The bill approved by the Senate yesterday would invest nearly $955 billion over the next ten years, and Title VI would continue support for rural economic development and infrastructure improvements, including notable changes to the rural broadband and economic development programs administered by the U.S. Department of Agriculture (USDA). The Senate Farm Bill would authorize USDA to provide combinations of grants and loans for the expansion of broadband service, telemedicine, and distance learning, expanding upon the current broadband loan guarantee program. In addition, the Senate Farm Bill would establish a pilot program to spur rural gigabit broadband networks. This pilot program was adopted yesterday in an amendment offered by Sen. Pat Leahy (D-VT) to help create “ultra high-speed” broadband networks to all or part of rural communities that do not have them.
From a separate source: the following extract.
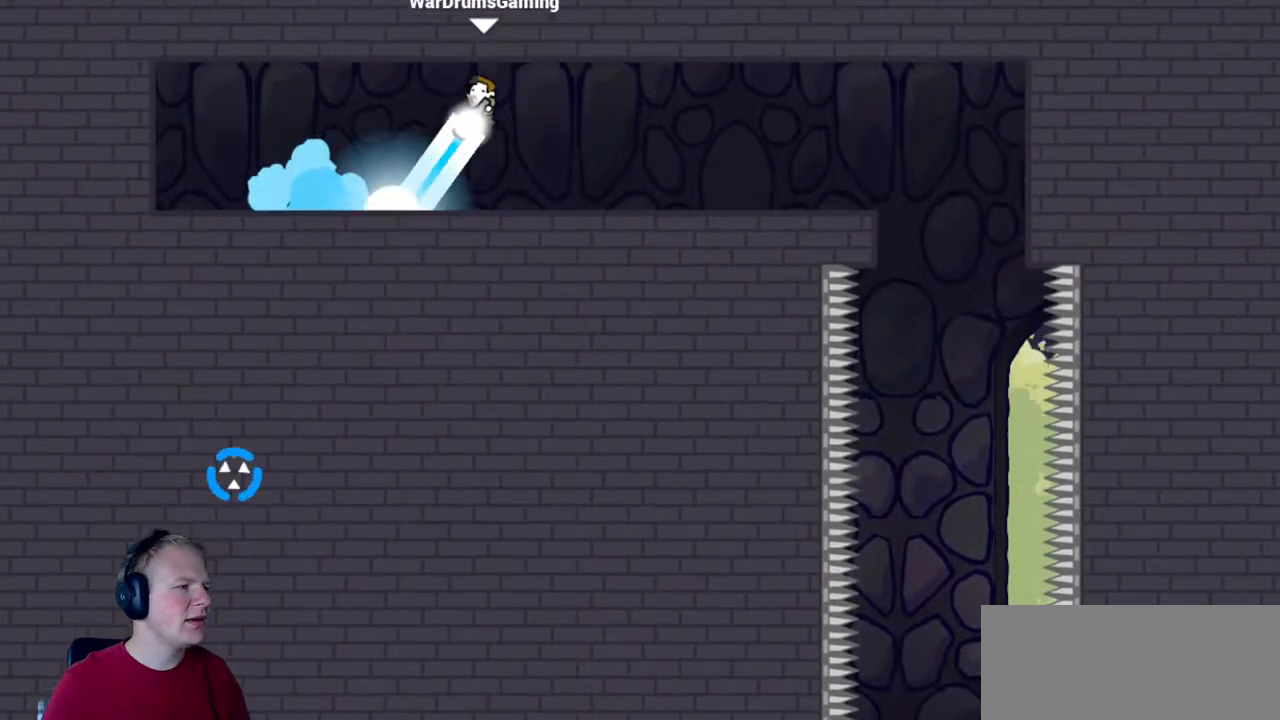
{"keys": [], "mouse": [], "events": [[50, "mouse_left", "up"], [133, "d", "up"], [183, "a", "down"], [283, "a", "up"]]}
The revised USDA broadband infrastructure program would rely and depend on verified, granular data on broadband availability and depends on the continued availability of accurate broadband maps. For instance, the Senate Farm Bill directs USDA to prioritize its broadband loan and grant programs to areas with less than 20,000 residents, those suffering population loss, those with high-numbers of low-income households, and those that are “isolated from other significant population centers.” The Leahy amendment also requires that these unserved communities be certified as such on a state’s broadband map, “if the map contains address-level data,” or on the National Broadband Map “if address-level data is unavailable.”
Several Senators offered significant broadband-related amendments to the Farm Bill that they wanted considered by the Senate. For instance, an amendment offered by Sen. Mark Warner (D-VA) that would require any recipient of broadband grants or loans to participate in the broadband mapping process that forms the National Broadband Map, and to provide address-level data. With the reform of the Universal Service Fund’s High-Cost program, the importance of fresh, granular, and accurate data is becoming clear to policy-makers, and Sen. Warner’s amendment underscores that interest. In addition, amendments offered by Sen. Tom Coburn (R-OK) would have required USDA broadband grants and loans to fund projects only in areas that do not have broadband service. Successful implementation of this amendment would require fresh, granular, and accurate broadband availability data, and the amendment also would require address-level broadband availability data in the future. An amendment offered by Sen. Sherrod Brown (D-OH) would have required USDA to study broadband adoption in rural areas prior to making any grant and loan.
The path to final passage and enactment of a Farm Bill this year is unclear, even with the current Farm Bill extension expiring on September 30, 2013. The House of Representatives still needs to consider and pass its own bill, and both the Senate and the House need to agree on specific text. However, the important changes to the USDA broadband infrastructure program, the Leahy amendment, and the other broadband-related amendments demonstrate that the U.S. Congress is tracking broadband and rural economic development-related issues closely.